No matter who turns out to be right about that argument, the fact remains that tax reform has been talked about and talked about for decades and only now has anything been done. And Hatch, as chairman of the Senate Finance Committee, has his fingerprints all over it.
But the editorial’s most scathing and pinpointed criticism of Hatch was saved for calling him an outright liar.
The last time the senator was up for re-election, in 2012, he promised that it would be his last campaign. That was enough for many likely successors, of both parties, to stand down, to let the elder statesman have his victory tour and to prepare to run for an open seat in 2018.
Clearly, it was a lie.
Maybe Hatch was trying to be tongue-in-cheek, to be fair. He did mention how he voted for his opponents in the last election. But it seems odd to draw so much attention to such a public smackdown as the paper’s editorial board gave him. If he did intend to share the article, and he did in fact understand that he was given an absolute thrashing, then it would seem Mr. Hatch has a Trumpian-sized ego. Maybe his hubris is well-placed. Maybe the people of Utah, Utahns if we really have to call them that, will elect him despite his lie about retiring. And if they do, then he’s obviously not wrong for being so sure of himself.
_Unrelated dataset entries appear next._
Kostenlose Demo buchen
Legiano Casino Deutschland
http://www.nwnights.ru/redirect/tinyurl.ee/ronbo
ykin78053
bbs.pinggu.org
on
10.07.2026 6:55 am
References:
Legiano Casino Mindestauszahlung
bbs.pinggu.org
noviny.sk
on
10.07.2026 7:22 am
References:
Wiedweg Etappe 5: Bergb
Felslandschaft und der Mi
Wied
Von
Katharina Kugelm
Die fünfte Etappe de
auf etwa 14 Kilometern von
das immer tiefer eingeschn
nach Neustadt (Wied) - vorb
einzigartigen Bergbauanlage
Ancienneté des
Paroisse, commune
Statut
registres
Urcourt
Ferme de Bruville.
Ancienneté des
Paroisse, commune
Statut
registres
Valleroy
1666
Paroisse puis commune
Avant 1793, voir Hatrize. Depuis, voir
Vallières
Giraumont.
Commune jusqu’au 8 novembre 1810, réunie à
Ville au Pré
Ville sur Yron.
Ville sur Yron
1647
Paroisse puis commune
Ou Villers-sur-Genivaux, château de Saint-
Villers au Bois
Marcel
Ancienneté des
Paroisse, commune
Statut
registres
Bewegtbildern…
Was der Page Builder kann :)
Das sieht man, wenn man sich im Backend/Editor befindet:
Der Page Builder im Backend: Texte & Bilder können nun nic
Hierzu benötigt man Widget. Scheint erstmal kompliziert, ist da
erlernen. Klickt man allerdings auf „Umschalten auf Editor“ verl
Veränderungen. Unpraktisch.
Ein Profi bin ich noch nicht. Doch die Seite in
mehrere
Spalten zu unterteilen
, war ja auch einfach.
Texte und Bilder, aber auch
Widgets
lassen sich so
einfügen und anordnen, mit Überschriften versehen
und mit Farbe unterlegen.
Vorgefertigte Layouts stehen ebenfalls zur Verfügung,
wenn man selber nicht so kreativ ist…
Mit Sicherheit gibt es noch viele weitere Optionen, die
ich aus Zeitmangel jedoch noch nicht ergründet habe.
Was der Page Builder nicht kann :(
If you ask me, sharing this editorial with the world, whether in earnest or in jest, shows just how moronic Hatch is. The editorial slices and dices him into neat little bits, and calls him some pretty harsh things. It’s weird to me that someone would intentionally share an intellectually astute, factual takedown of themselves that includes adjectives like “unquenchable” followed by “thirst for power.”